Questions à traiter:
- A) Pouvez-vous recopier à l'identique le passage de l'extrait du document, de « Peut-être vous ai-je » jusqu'à « qu'il est prononcé? » inclus ?
- B) Pouvez-vous transcrire à l'identique les lignes des enregistrements, depuis le début des enregistrements jusqu'à la ligne contenant « Кэш оперативной памяти компьютера » incluse ?

Extrait du document:
Peut-être vous ai-je mal compris, pouvez-vous préciser?

Publié par Damien le 10 février 2006 à 17:31

Une précision effectivement s'impose, si mes propos peuvent être interprétés dans ce sens ! L'essentiel de mon billet est une réflexion et une interrogation sur la question de la loyauté, et ma conclusion est celle exprimée au dernier paragraphe : dans la mesure où il n'existe pas actuellement et dans le futur proche de structure meilleure que l'Etat-nation, il faut s'engager pour celui-ci. Je n'envisage donc AUCUNE entorse à ma loyauté d'officier et de citoyen.

Publié par Ludovic Monnerat le 10 février 2006 à 17:41

De toute façon, je suppose que vous vous êtes engagé en tant qu'officier à respecter et protéger la constitution fédérale, ce qui n'est pas tout à fait la même chose que le pays; peut-on trouver quelque part le texte de l'engagement tel qu'il est prononcé?

Enregistrements à traiter:
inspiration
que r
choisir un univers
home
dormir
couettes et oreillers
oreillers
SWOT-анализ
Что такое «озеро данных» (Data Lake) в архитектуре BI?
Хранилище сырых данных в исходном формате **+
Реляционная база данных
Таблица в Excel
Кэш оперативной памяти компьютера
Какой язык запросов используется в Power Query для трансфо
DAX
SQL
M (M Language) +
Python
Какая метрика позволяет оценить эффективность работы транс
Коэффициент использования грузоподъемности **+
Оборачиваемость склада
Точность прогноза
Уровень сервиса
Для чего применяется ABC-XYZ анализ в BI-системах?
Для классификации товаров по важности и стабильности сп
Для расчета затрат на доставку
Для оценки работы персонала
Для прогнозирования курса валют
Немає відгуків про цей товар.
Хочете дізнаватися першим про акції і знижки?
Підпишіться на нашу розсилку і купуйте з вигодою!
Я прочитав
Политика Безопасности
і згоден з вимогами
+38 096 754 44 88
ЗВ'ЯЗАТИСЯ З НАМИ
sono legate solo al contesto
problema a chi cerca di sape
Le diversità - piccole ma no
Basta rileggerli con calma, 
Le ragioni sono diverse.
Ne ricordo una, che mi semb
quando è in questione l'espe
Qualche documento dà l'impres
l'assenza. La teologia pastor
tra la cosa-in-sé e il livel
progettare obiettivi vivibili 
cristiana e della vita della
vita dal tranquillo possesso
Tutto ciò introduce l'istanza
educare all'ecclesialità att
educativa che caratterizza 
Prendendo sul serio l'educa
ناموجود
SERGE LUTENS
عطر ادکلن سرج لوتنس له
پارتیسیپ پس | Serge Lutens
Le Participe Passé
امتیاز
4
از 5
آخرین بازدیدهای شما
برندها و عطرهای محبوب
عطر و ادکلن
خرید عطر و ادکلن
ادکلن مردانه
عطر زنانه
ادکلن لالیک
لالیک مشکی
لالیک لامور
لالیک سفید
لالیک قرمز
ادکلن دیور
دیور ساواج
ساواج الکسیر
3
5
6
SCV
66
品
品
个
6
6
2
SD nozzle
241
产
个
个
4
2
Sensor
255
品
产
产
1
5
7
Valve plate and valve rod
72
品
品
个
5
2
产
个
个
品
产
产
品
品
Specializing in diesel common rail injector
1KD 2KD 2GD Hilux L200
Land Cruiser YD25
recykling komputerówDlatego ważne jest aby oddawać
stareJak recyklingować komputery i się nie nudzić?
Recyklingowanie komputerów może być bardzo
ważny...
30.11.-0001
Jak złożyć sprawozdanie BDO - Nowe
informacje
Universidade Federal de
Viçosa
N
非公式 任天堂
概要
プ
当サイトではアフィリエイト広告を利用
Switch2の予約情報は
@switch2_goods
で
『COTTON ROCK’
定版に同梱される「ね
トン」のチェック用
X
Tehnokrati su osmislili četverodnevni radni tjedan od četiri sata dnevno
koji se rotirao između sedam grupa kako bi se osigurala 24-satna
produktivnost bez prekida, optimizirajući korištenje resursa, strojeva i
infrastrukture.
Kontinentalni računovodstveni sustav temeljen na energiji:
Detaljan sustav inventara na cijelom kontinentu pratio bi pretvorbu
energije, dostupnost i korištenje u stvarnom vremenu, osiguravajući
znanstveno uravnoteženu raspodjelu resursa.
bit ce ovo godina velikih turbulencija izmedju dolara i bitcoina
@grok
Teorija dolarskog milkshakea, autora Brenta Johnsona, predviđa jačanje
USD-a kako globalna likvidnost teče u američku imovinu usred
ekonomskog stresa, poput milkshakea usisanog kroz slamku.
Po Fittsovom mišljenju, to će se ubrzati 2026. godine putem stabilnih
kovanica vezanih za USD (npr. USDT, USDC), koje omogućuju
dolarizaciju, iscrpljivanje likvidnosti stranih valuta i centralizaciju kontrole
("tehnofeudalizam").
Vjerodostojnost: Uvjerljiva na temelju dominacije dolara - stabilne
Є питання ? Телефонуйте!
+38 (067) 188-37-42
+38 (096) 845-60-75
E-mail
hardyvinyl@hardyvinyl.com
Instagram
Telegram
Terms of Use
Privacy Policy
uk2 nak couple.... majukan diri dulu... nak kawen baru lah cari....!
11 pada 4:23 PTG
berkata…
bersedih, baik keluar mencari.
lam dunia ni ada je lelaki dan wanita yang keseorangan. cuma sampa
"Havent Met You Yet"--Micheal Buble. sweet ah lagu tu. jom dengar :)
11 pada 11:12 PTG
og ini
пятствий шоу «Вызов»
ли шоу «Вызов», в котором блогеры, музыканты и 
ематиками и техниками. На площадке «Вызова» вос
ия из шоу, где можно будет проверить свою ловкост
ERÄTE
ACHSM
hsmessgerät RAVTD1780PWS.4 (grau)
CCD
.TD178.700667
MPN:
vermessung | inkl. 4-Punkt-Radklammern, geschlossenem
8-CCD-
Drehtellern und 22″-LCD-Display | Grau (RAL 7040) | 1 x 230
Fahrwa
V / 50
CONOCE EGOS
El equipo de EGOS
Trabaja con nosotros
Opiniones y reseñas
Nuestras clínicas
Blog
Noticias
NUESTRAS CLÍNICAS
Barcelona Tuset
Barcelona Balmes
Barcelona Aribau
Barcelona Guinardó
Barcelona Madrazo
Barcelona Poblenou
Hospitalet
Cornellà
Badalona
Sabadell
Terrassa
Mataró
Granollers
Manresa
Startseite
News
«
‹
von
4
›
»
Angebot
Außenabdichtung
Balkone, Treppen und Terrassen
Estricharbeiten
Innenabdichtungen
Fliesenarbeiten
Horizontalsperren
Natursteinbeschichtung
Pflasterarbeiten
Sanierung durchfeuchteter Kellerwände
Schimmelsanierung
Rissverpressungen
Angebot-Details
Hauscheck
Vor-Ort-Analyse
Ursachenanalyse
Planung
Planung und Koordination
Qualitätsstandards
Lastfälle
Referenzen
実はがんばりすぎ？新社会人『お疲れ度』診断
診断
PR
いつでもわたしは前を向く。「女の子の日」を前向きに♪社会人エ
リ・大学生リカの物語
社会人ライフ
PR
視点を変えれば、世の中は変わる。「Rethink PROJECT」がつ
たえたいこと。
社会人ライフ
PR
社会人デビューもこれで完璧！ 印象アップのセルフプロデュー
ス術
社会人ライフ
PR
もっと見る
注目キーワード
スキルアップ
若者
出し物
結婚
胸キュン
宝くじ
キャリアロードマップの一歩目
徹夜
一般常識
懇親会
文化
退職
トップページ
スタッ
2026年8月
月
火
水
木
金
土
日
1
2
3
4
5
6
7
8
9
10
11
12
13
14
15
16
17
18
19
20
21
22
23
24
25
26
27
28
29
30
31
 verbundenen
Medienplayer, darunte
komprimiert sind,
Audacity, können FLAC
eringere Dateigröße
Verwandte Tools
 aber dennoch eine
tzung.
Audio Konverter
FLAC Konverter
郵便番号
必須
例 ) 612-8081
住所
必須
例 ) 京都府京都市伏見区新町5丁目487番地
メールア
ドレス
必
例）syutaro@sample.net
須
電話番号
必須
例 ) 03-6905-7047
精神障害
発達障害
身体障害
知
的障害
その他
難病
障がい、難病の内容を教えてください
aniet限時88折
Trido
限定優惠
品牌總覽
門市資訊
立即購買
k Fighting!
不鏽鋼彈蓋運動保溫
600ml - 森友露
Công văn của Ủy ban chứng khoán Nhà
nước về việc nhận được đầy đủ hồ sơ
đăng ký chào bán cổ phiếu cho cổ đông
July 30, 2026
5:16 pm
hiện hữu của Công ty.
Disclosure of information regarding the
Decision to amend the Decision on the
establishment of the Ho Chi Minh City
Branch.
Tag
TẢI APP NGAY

Corrigé des exercices:
- A)
Peut-être vous ai-je mal compris, pouvez-vous préciser?

Publié par Damien le 10 février 2006 à 17:31

Une précision effectivement s'impose, si mes propos peuvent être interprétés dans ce sens ! L'essentiel de mon billet est une réflexion et une interrogation sur la question de la loyauté, et ma conclusion est celle exprimée au dernier paragraphe : dans la mesure où il n'existe pas actuellement et dans le futur proche de structure meilleure que l'Etat-nation, il faut s'engager pour celui-ci. Je n'envisage donc AUCUNE entorse à ma loyauté d'officier et de citoyen.

Publié par Ludovic Monnerat le 10 février 2006 à 17:41

De toute façon, je suppose que vous vous êtes engagé en tant qu'officier à respecter et protéger la constitution fédérale, ce qui n'est pas tout à fait la même chose que le pays; peut-on trouver quelque part le texte de l'engagement tel qu'il est prononcé?

- B)
inspiration
que r
choisir un univers
home
dormir
couettes et oreillers
oreillers
SWOT-анализ
Что такое «озеро данных» (Data Lake) в архитектуре BI?
Хранилище сырых данных в исходном формате **+
Реляционная база данных
Таблица в Excel
Кэш оперативной памяти компьютера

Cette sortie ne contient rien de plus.